Uma jornada, não um evento isolado
O diagnóstico de uma cardiopatia congênita marca o início de um cuidado contínuo. O acompanhamento longitudinal permite detectar mudanças, ajustar condutas e preparar decisões cirúrgicas com o melhor tempo clínico possível.
Cardiopatias mais frequentemente acompanhadas
- Comunicação interatrial (CIA) e interventricular (CIV)

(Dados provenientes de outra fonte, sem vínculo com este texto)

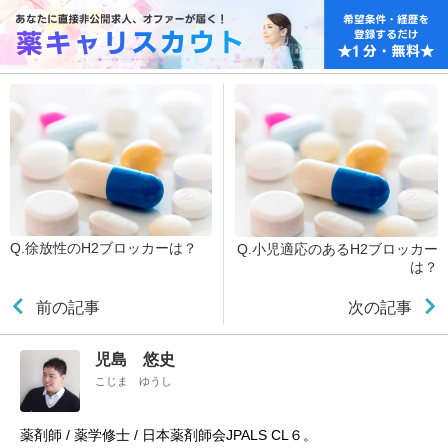
Q.徐放性のH2ブロッカーは？
Q.小児適応のあるH2ブロッカー
は？
前の記事
次の記事
児島 悠史
こじま ゆうし
薬剤師 / 薬学修士 / 日本薬剤師会JPALS CL６。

- Persistência do canal arterial (PCA)
- Tetralogia de Fallot e outras cianóticas
- Coarctação da aorta e valvopatias congênitas
- Cardiopatias complexas em seguimento pós-cirúrgico
Como o cuidado é organizado
- Confirmação diagnóstica com ecocardiografia detalhada
- Ecocardiograma 3D e strain miocárdico quando indicados
- Definição do plano de seguimento individualizado
- Articulação com cirurgia cardiovascular pediátrica quando necessário
- Preparação para procedimentos cirúrgicos ou por cateter
- Comunicação clara com o pediatra assistente
Transição para o cuidado do adulto
A cardiopatia congênita é uma condição para a vida toda. A passagem da cardiologia pediátrica para o cuidado do adulto é um momento crítico e é planejada com antecedência para evitar perda de seguimento — em articulação com o cardiologista de adultos com cardiopatia congênita (GUCH).